Assignment —
From the line with "right ear: (78, 143)" to the line with "right ankle: (185, 507)", retype every line exactly, including those two, and leave out the rest of the data below.

(Source records)
■ ■ ■ ■

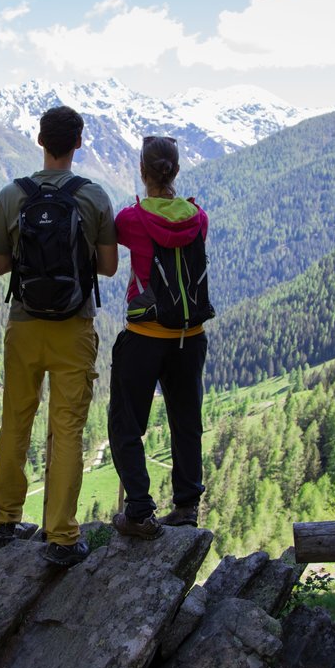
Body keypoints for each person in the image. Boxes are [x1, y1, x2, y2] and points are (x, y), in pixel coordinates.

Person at [0, 105, 117, 566]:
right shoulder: (95, 196)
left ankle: (4, 518)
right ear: (78, 143)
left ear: (39, 141)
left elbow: (0, 265)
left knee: (15, 421)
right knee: (66, 431)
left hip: (24, 325)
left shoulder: (10, 195)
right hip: (74, 328)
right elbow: (108, 266)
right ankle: (61, 535)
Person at [108, 136, 210, 539]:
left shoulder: (132, 219)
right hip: (191, 334)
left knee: (126, 422)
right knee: (186, 420)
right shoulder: (197, 217)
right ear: (177, 171)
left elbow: (110, 238)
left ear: (142, 171)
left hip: (145, 334)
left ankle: (138, 510)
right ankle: (185, 507)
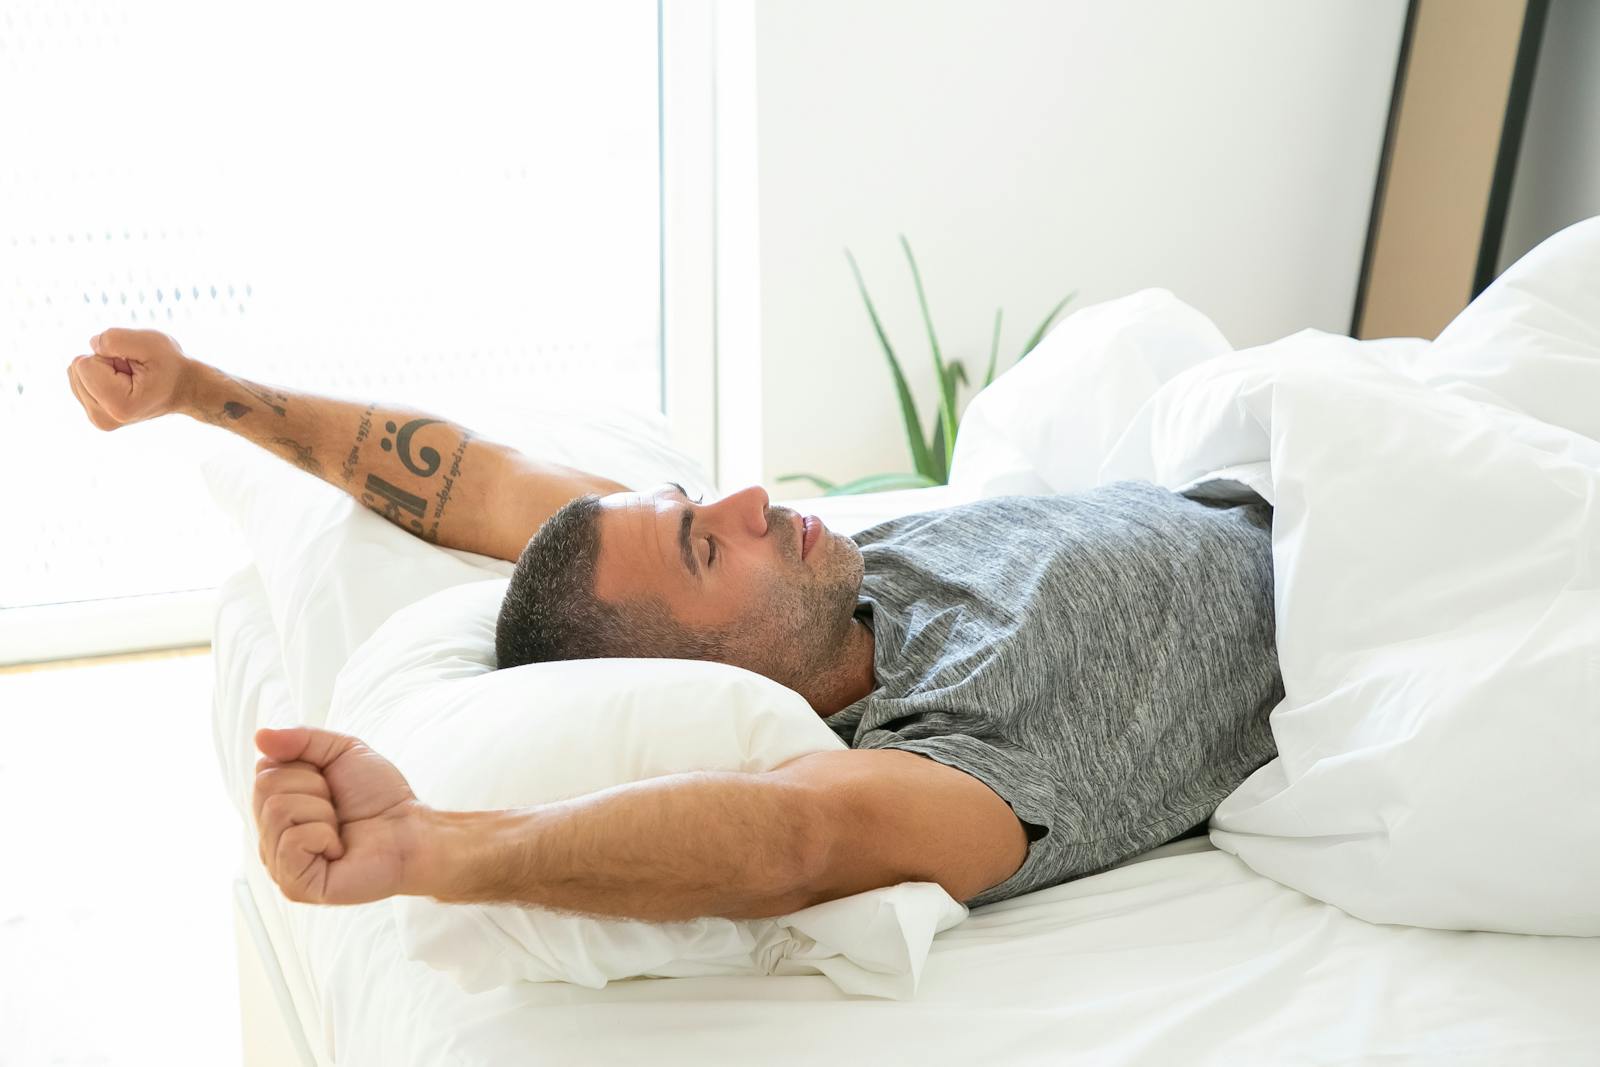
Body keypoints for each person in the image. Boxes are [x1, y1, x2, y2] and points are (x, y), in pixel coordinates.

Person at [67, 327, 1282, 923]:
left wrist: (201, 391)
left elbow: (475, 481)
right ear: (689, 662)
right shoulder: (950, 749)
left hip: (1271, 471)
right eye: (708, 544)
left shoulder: (831, 583)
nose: (753, 502)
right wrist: (437, 845)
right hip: (1343, 593)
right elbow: (795, 836)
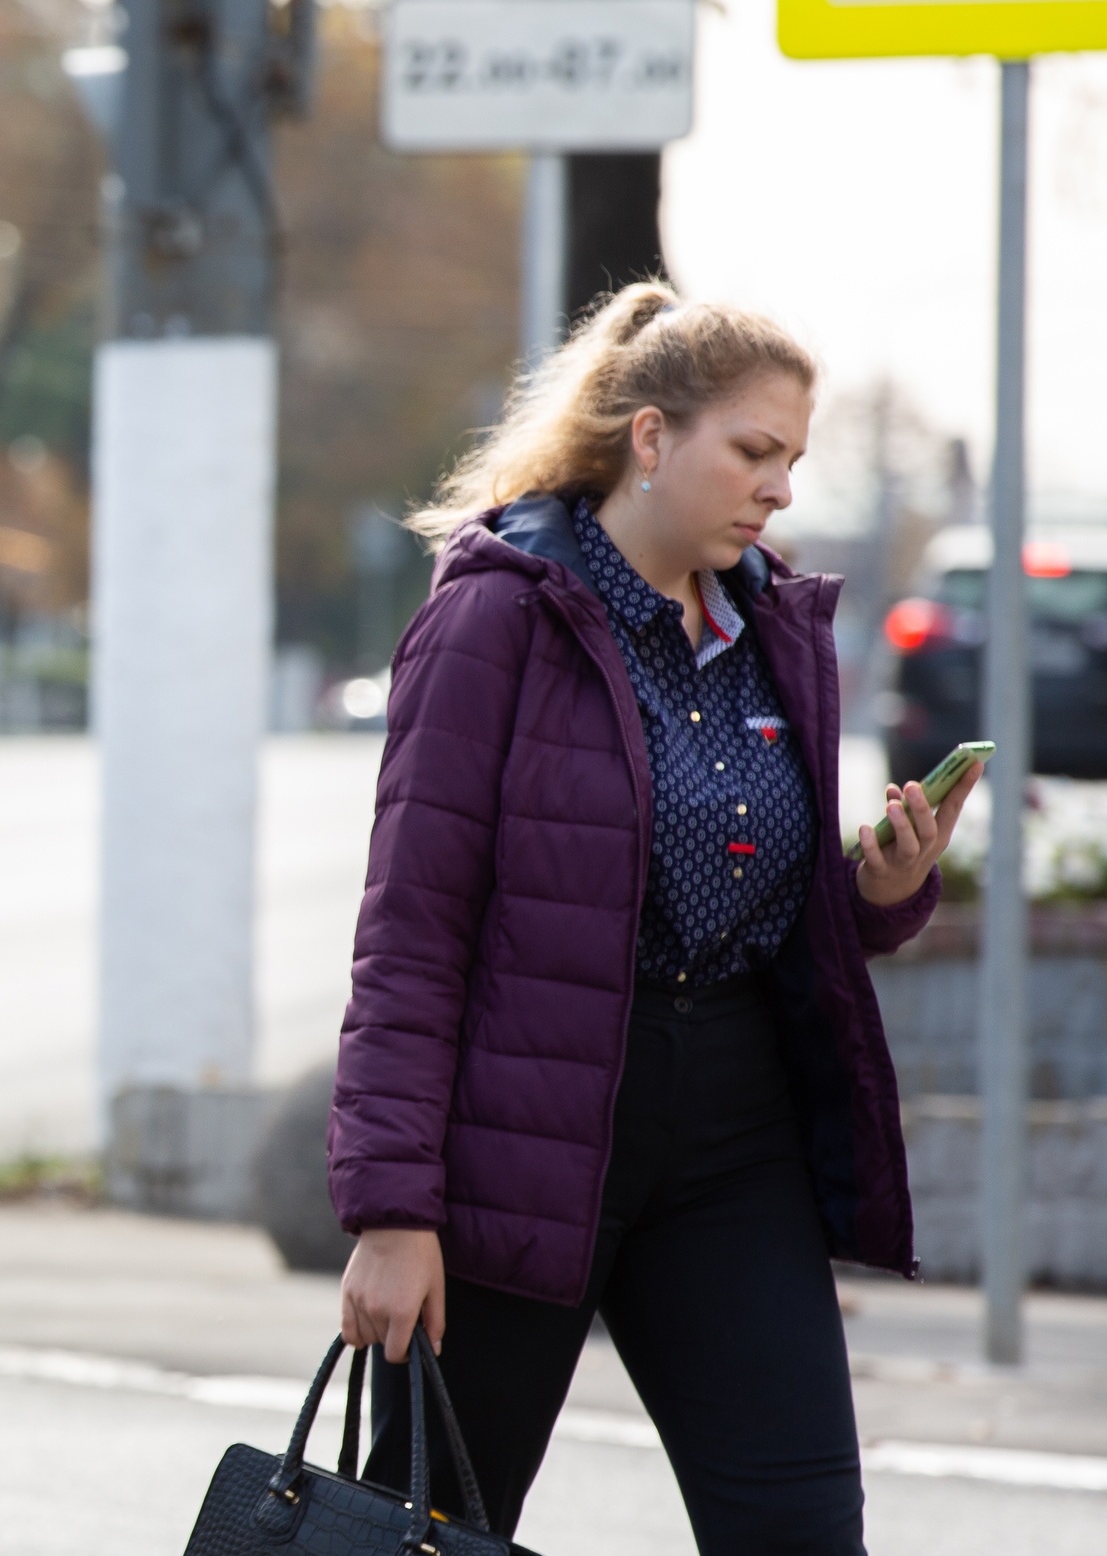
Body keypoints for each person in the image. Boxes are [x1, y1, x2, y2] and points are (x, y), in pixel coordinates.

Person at [327, 281, 977, 1553]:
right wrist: (392, 1213)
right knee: (421, 1530)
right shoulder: (495, 615)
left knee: (799, 1527)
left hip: (733, 1136)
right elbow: (411, 930)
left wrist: (881, 892)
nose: (778, 487)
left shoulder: (770, 627)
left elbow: (760, 896)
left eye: (791, 458)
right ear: (648, 437)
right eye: (752, 450)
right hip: (523, 1134)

■ ■ ■ ■

Exercise output —
right ear: (78, 143)
left ear: (39, 141)
left elbow: (0, 265)
left knee: (15, 421)
right knee: (66, 431)
left hip: (24, 325)
left shoulder: (10, 195)
right hip: (74, 328)
right elbow: (108, 266)
right ankle: (61, 535)
Person at [108, 136, 210, 539]:
left shoulder: (132, 219)
right hip: (191, 334)
left knee: (126, 422)
right knee: (186, 420)
right shoulder: (197, 217)
right ear: (177, 171)
left elbow: (110, 238)
left ear: (142, 171)
left hip: (145, 334)
left ankle: (138, 510)
right ankle: (185, 507)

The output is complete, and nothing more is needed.